- [Records to use]:
>>>>>
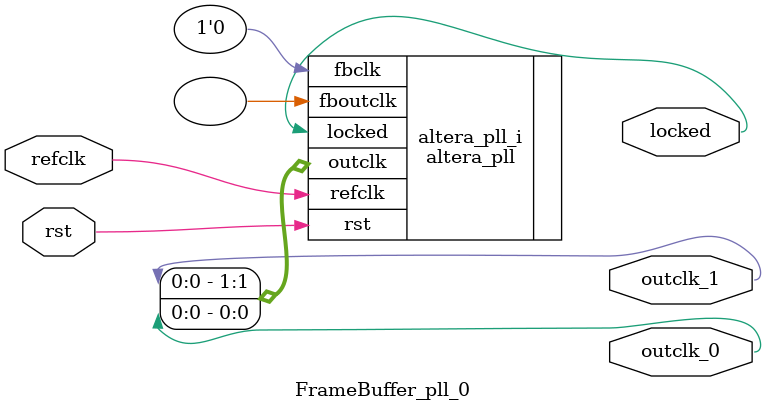
<source format=v>
`timescale 1ns/10ps
module  FrameBuffer_pll_0(

	// interface 'refclk'
	input wire refclk,

	// interface 'reset'
	input wire rst,

	// interface 'outclk0'
	output wire outclk_0,

	// interface 'outclk1'
	output wire outclk_1,

	// interface 'locked'
	output wire locked
);

	altera_pll #(
		.fractional_vco_multiplier("false"),
		.reference_clock_frequency("50.0 MHz"),
		.operation_mode("direct"),
		.number_of_clocks(2),
		.output_clock_frequency0("143.000000 MHz"),
		.phase_shift0("0 ps"),
		.duty_cycle0(50),
		.output_clock_frequency1("143.000000 MHz"),
		.phase_shift1("-2972 ps"),
		.duty_cycle1(50),
		.output_clock_frequency2("0 MHz"),
		.phase_shift2("0 ps"),
		.duty_cycle2(50),
		.output_clock_frequency3("0 MHz"),
		.phase_shift3("0 ps"),
		.duty_cycle3(50),
		.output_clock_frequency4("0 MHz"),
		.phase_shift4("0 ps"),
		.duty_cycle4(50),
		.output_clock_frequency5("0 MHz"),
		.phase_shift5("0 ps"),
		.duty_cycle5(50),
		.output_clock_frequency6("0 MHz"),
		.phase_shift6("0 ps"),
		.duty_cycle6(50),
		.output_clock_frequency7("0 MHz"),
		.phase_shift7("0 ps"),
		.duty_cycle7(50),
		.output_clock_frequency8("0 MHz"),
		.phase_shift8("0 ps"),
		.duty_cycle8(50),
		.output_clock_frequency9("0 MHz"),
		.phase_shift9("0 ps"),
		.duty_cycle9(50),
		.output_clock_frequency10("0 MHz"),
		.phase_shift10("0 ps"),
		.duty_cycle10(50),
		.output_clock_frequency11("0 MHz"),
		.phase_shift11("0 ps"),
		.duty_cycle11(50),
		.output_clock_frequency12("0 MHz"),
		.phase_shift12("0 ps"),
		.duty_cycle12(50),
		.output_clock_frequency13("0 MHz"),
		.phase_shift13("0 ps"),
		.duty_cycle13(50),
		.output_clock_frequency14("0 MHz"),
		.phase_shift14("0 ps"),
		.duty_cycle14(50),
		.output_clock_frequency15("0 MHz"),
		.phase_shift15("0 ps"),
		.duty_cycle15(50),
		.output_clock_frequency16("0 MHz"),
		.phase_shift16("0 ps"),
		.duty_cycle16(50),
		.output_clock_frequency17("0 MHz"),
		.phase_shift17("0 ps"),
		.duty_cycle17(50),
		.pll_type("General"),
		.pll_subtype("General")
	) altera_pll_i (
		.rst	(rst),
		.outclk	({outclk_1, outclk_0}),
		.locked	(locked),
		.fboutclk	( ),
		.fbclk	(1'b0),
		.refclk	(refclk)
	);
endmodule


</source>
<<<<<
- [What you need to do]: Look through the entries and work out how many lines have the word "locked" in them; reply with that number only.

- [Solution for this exercise]: 3